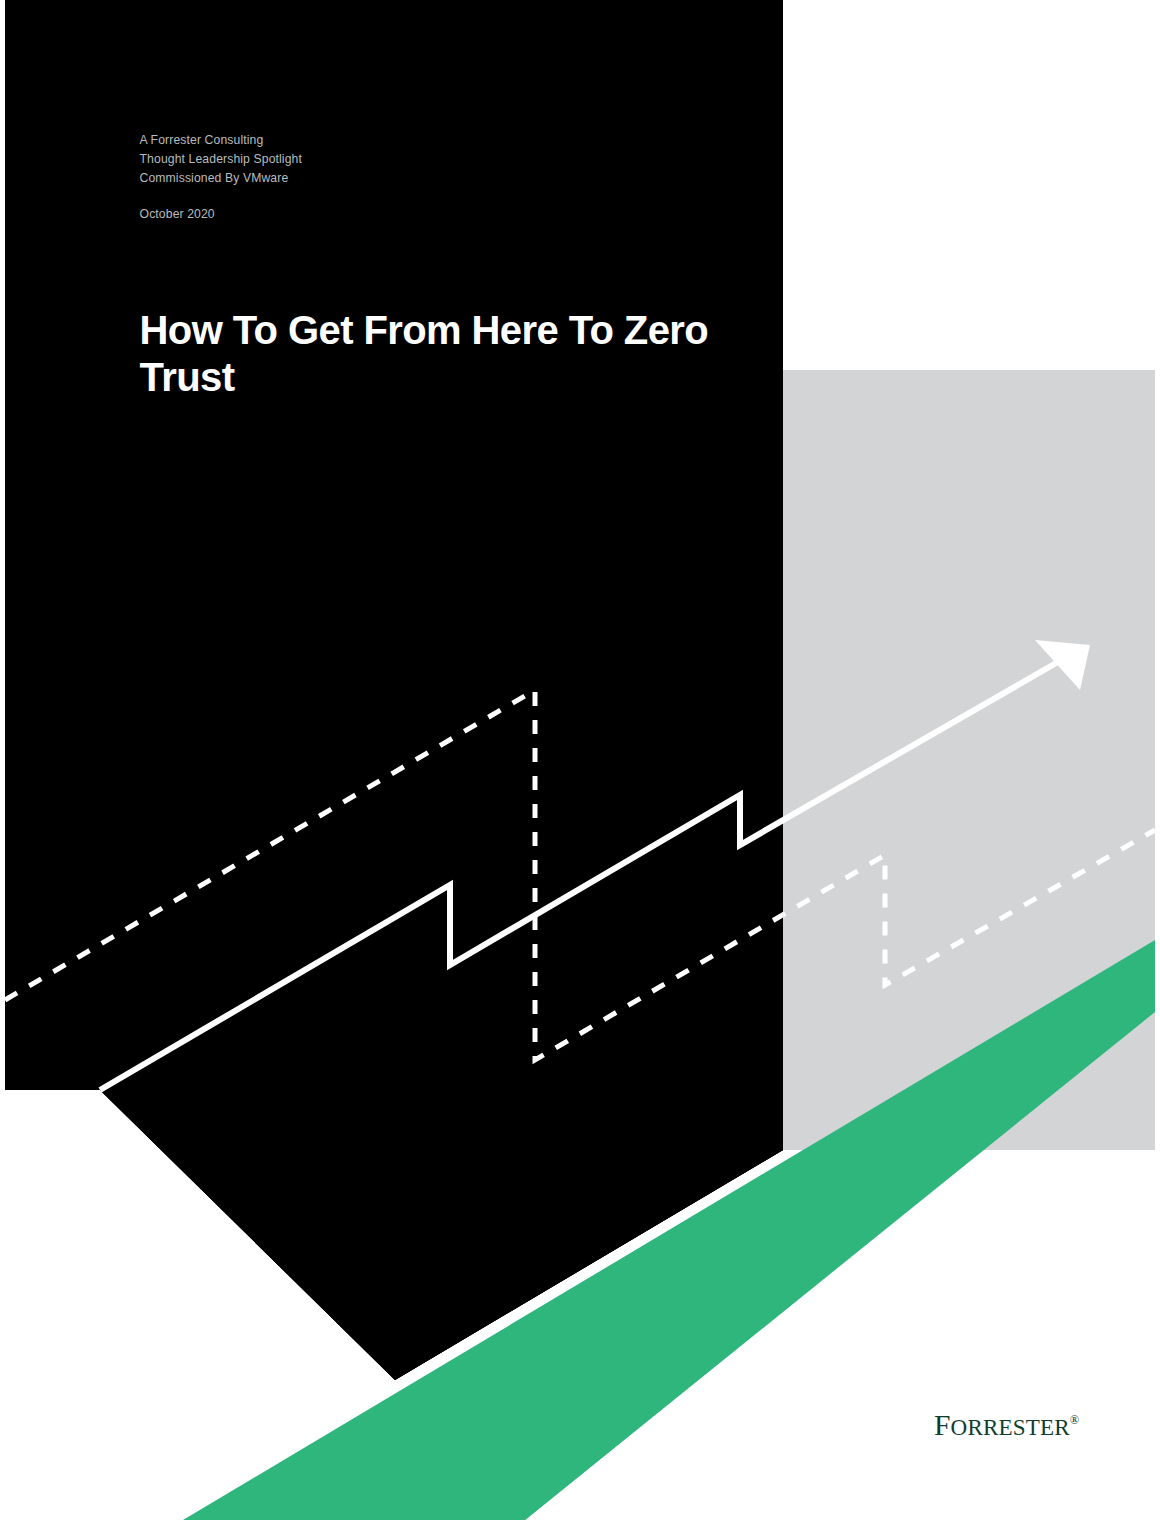A Forrester Consulting
Thought Leadership Spotlight
Commissioned By VMware October 2020
How To Get From Here To Zero Trust
FORRESTER®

--------------------------------

- _Required action_: The listing above must be restated word for word. Its pictures are to be left out.

- _Exercise answer_:
A Forrester Consulting
Thought Leadership Spotlight
Commissioned By VMware October 2020
How To Get From Here To Zero Trust
FORRESTER®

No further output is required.